MIDI keyboard controller (MIDI piano (Yamaha Disklavier), sampler)
This piece was written in 1992 for a live performer on a master keyboard that triggers a Disklavier (an acoustic piano with MIDI facilities) and a sampler at the same time. The Disklavier is tuned normally while the sampler adds whole-number intervals to fundamentals given by the tempered tuning of the Disklavier. The idea is to overcome the old Harry Partch “11-limit”. Partch did not use ratios beyond this limit. In my piece, with its sometimes jazz-related background, I wanted to find ways to integrate even stranger ratios, including the 19th partial, apparently well established in jazz harmonies.
A computer distributes the played notes to either the Disklavier or the sampler. Since the pitches are not in an ascending row on the master keyboard, it was possible for me to write “impossible-to-play” combinations, with fast widely spread figures, played in a simple chromatic scale on the keys.
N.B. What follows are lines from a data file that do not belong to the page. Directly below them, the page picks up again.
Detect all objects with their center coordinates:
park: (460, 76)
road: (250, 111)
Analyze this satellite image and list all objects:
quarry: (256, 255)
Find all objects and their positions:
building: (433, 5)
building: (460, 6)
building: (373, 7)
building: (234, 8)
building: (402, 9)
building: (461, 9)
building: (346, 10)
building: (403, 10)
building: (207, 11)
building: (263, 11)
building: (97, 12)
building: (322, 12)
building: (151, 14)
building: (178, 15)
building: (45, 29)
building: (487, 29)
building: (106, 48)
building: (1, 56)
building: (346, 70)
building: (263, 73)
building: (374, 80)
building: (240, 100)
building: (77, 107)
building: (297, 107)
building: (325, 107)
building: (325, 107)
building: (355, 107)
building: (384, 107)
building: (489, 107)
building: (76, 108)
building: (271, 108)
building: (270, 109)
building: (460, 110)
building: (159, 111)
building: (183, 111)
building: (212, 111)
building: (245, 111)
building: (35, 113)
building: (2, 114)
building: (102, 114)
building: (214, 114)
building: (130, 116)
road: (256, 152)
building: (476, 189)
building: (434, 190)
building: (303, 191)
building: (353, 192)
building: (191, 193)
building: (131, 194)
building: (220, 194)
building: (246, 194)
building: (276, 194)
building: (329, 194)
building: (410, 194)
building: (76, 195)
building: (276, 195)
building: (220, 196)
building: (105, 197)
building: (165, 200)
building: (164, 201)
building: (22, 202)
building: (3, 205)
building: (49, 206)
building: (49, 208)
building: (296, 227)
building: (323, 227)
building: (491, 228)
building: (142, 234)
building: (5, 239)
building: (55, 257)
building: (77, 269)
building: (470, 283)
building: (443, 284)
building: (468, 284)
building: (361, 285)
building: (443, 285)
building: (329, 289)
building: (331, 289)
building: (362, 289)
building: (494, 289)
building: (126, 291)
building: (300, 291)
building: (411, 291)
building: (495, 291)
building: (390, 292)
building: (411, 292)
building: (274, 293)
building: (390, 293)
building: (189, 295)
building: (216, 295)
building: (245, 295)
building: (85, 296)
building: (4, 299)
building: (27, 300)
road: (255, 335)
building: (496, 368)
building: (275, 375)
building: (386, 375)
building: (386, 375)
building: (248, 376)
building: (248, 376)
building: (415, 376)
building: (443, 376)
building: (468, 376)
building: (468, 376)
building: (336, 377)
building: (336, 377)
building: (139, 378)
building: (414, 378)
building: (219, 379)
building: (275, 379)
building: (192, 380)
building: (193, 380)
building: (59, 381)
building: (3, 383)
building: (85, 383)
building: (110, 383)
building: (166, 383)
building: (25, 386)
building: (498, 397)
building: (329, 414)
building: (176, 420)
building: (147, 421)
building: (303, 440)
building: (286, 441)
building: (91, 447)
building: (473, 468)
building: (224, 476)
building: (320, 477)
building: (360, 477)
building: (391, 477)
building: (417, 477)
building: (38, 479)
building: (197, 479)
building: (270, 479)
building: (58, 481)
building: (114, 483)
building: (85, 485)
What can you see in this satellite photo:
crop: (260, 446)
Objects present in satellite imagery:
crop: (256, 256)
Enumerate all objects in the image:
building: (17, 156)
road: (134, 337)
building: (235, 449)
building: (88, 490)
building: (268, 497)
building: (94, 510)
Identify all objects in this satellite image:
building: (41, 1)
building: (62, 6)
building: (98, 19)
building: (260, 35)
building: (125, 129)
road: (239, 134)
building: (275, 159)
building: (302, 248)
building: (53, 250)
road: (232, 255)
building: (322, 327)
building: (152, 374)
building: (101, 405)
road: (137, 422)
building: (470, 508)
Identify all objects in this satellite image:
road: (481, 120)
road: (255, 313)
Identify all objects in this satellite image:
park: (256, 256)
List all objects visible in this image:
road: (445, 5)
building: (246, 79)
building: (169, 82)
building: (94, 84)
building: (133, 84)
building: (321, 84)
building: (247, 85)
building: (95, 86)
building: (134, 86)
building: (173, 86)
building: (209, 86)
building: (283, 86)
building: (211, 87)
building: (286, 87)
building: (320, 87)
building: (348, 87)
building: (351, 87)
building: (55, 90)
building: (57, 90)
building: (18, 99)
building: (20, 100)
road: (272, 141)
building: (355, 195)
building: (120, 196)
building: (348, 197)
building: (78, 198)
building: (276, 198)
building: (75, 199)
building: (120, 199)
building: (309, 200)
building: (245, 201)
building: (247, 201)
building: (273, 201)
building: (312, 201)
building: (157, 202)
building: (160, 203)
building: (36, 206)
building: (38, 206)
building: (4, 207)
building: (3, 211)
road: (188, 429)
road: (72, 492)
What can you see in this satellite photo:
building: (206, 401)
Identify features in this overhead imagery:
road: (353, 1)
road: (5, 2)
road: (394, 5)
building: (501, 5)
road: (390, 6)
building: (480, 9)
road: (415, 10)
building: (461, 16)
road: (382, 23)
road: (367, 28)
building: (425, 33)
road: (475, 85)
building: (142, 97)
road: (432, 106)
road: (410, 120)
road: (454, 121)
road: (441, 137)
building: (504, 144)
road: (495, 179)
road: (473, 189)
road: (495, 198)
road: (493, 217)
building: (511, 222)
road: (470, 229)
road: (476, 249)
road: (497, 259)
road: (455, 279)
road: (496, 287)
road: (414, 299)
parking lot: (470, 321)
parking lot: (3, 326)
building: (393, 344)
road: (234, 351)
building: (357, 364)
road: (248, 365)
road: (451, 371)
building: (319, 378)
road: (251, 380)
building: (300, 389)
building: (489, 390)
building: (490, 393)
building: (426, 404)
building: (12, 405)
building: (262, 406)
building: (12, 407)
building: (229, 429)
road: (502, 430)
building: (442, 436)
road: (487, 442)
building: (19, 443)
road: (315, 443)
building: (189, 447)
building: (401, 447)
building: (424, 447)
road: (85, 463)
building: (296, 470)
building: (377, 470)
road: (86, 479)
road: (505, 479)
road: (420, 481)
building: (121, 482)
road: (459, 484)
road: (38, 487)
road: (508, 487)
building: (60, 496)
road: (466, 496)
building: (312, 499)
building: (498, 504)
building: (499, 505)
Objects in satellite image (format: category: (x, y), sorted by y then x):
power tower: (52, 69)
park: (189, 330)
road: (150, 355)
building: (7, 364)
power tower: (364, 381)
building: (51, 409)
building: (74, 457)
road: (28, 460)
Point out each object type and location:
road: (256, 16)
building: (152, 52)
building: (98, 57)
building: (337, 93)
Or I could use bird-like melodic figures, played in much simpler chords.
The piece is dedicated to my teacher György Ligeti, who loved illusions and strange patterns in music or graphics or elsewhere.
The two (not distinguishable) movements are:
- “Harry Partch meets Maurits Escher” (Harry Partch was a composer from Arizona, working with just intonation, Maurits Escher was a Dutch graphic artist, creating visual illusions)
- “Chet Baker enters, arm in arm with Olivier Messiaen. Anton Webern and Conlon Nancarrow stand apart shyly.”